Just experimenting with paper strips, it seems like the frequency depends on
the width between the membrane and the base. Does anyone know if/why this is
true?

------
electromagnetic
I'd say, depending on your scale, the best power generation you're going to
get out of sound would be to use a very large and light membrane to catch the
sound and tie it to piezoelectric cells.

You want to produce the maximum deflection possible on the piezoelectric cells
as this will produce the largest amount of electrical energy. This will
probably be cheaper to do by connecting something like a mylar sheet (a cheap
place to look would be the foil wrapping-paper at the dollar store) to some
piezoelectric cells.

I'm unsure if piezoelectric cells alone would receive enough force to produce
a noticeable effect.

An alternative would be to produce a very large cone and place a piezoelectric
cell in the tip of the cone. This would perhaps be a lot less work.

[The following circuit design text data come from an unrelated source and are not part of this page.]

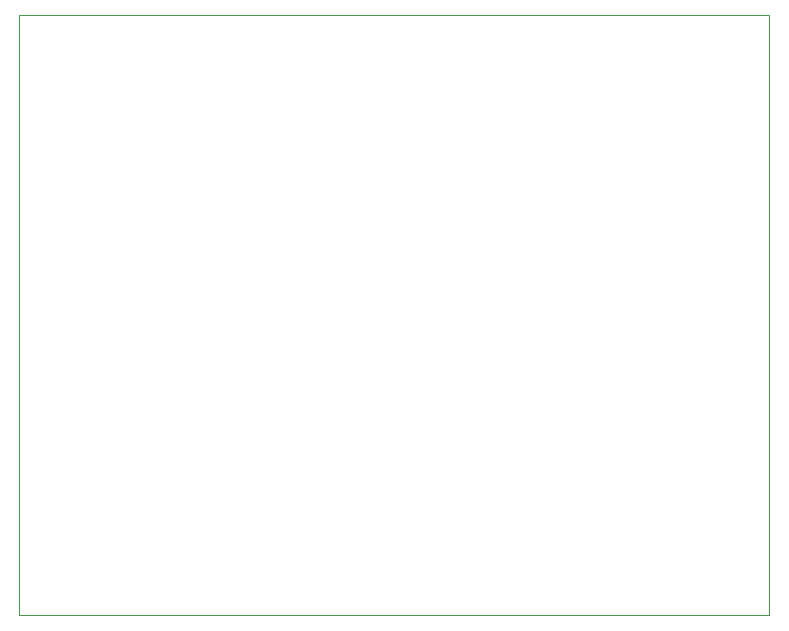
<source format=gbr>
%TF.GenerationSoftware,KiCad,Pcbnew,7.0.7*%
%TF.CreationDate,2023-12-05T07:46:16-07:00*%
%TF.ProjectId,kicad,6b696361-642e-46b6-9963-61645f706362,rev?*%
%TF.SameCoordinates,Original*%
%TF.FileFunction,Profile,NP*%
%FSLAX46Y46*%
G04 Gerber Fmt 4.6, Leading zero omitted, Abs format (unit mm)*
G04 Created by KiCad (PCBNEW 7.0.7) date 2023-12-05 07:46:16*
%MOMM*%
%LPD*%
G01*
G04 APERTURE LIST*
%TA.AperFunction,Profile*%
%ADD10C,0.100000*%
%TD*%
G04 APERTURE END LIST*
D10*
X106680000Y-76200000D02*
X170180000Y-76200000D01*
X170180000Y-127000000D01*
X106680000Y-127000000D01*
X106680000Y-76200000D01*
M02*

</source>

However I
have a greater understanding of electrics than acoustics, so I'm unsure if it
would be better to channel the sound to a small surface or to simply use a
large lightweight membrane.

Hopefully this helps you some.

------
ars
Wind essentially IS sound - but with a very low frequency.

Sound is air moving, wind is air moving.

You can use a turbine that spins forward and back I suppose. You'll have a
hard time with this - you'll need to match your turbine to the frequency of
the sound. Using a microphone works, but only for frequencies in human range.

If you want to catch more energy you'll need to handle infra-sound. Meaning a
massive microphone.

------
shaunxcode
You may want to check out this guys work:
<http://www.unews.utah.edu/p/?r=053007-1> "heat -> sound -> electricity"

------
drhowarddrfine
I had not thought of this and I congratulate you on being so clever to think
this up. I don't know if it would work but it's well worth considering.